What is required »
Where in the listing does the string "override" appear? Copy every line that holds it.

Data to process »
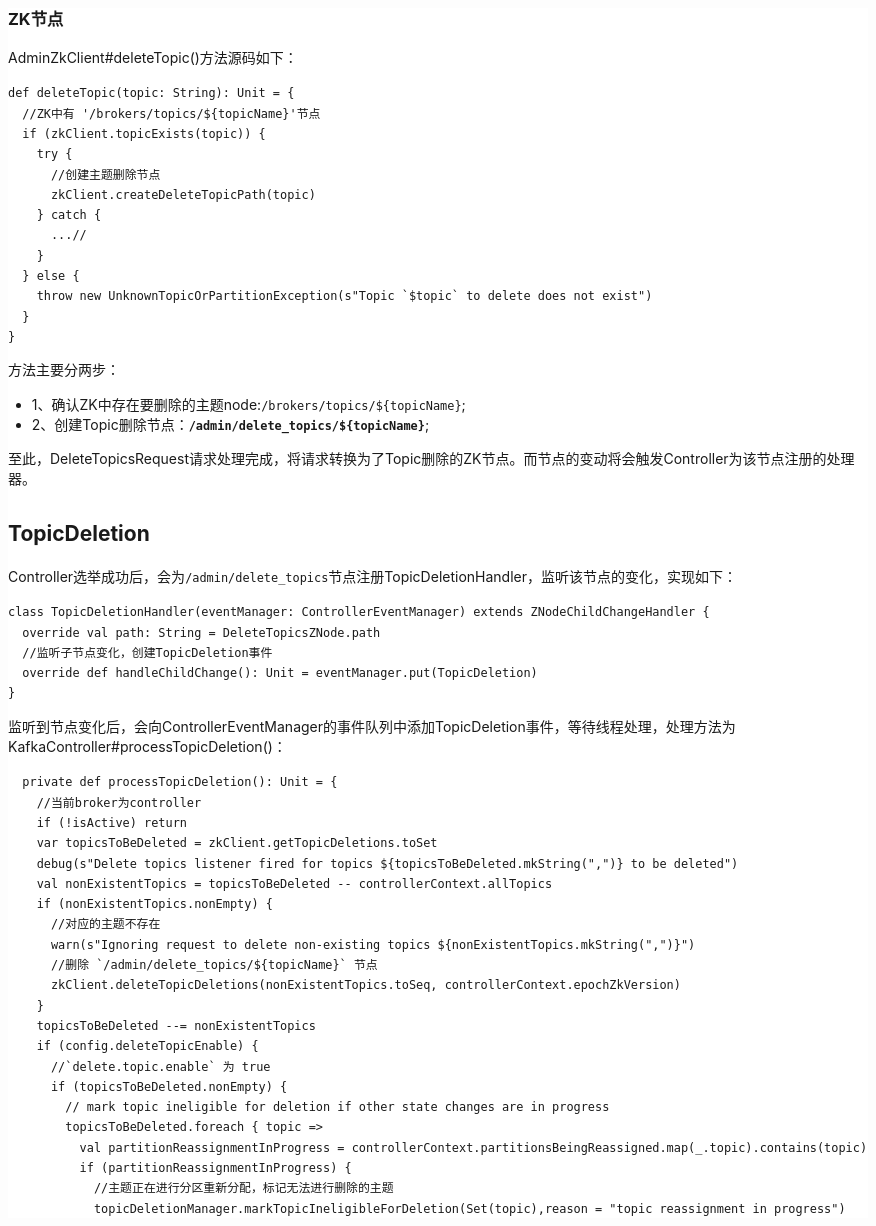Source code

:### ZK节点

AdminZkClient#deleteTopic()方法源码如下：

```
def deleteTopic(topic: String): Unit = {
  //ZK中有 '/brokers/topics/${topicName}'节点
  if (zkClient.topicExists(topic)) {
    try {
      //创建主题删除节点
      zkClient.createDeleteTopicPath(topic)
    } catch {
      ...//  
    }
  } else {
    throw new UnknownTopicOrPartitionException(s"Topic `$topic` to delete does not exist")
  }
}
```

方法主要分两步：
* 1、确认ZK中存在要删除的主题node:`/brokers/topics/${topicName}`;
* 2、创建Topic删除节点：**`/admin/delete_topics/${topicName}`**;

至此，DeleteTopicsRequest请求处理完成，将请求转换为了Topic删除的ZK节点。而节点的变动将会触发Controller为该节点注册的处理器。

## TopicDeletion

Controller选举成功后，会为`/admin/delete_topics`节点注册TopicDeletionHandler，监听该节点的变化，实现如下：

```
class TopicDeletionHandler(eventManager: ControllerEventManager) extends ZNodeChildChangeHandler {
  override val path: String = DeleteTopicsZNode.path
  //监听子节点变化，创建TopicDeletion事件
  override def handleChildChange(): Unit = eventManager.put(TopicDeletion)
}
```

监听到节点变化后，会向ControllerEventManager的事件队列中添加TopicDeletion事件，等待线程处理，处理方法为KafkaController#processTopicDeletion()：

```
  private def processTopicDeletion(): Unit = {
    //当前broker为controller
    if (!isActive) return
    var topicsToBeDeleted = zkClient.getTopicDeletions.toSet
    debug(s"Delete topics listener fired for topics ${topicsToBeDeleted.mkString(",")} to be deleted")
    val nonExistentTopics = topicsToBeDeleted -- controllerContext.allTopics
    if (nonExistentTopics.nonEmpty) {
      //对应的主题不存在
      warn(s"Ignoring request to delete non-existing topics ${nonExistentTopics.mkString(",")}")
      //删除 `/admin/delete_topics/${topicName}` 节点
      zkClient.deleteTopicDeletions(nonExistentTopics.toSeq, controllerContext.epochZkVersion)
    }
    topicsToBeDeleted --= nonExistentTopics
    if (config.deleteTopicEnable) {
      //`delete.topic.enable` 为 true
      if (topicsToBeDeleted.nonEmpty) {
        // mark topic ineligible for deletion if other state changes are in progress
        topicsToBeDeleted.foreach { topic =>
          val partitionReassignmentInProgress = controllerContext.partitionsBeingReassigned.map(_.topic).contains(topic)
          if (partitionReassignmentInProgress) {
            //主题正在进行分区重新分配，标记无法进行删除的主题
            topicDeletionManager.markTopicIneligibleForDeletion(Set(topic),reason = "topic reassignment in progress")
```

Result of the task »
  override val path: String = DeleteTopicsZNode.path
  override def handleChildChange(): Unit = eventManager.put(TopicDeletion)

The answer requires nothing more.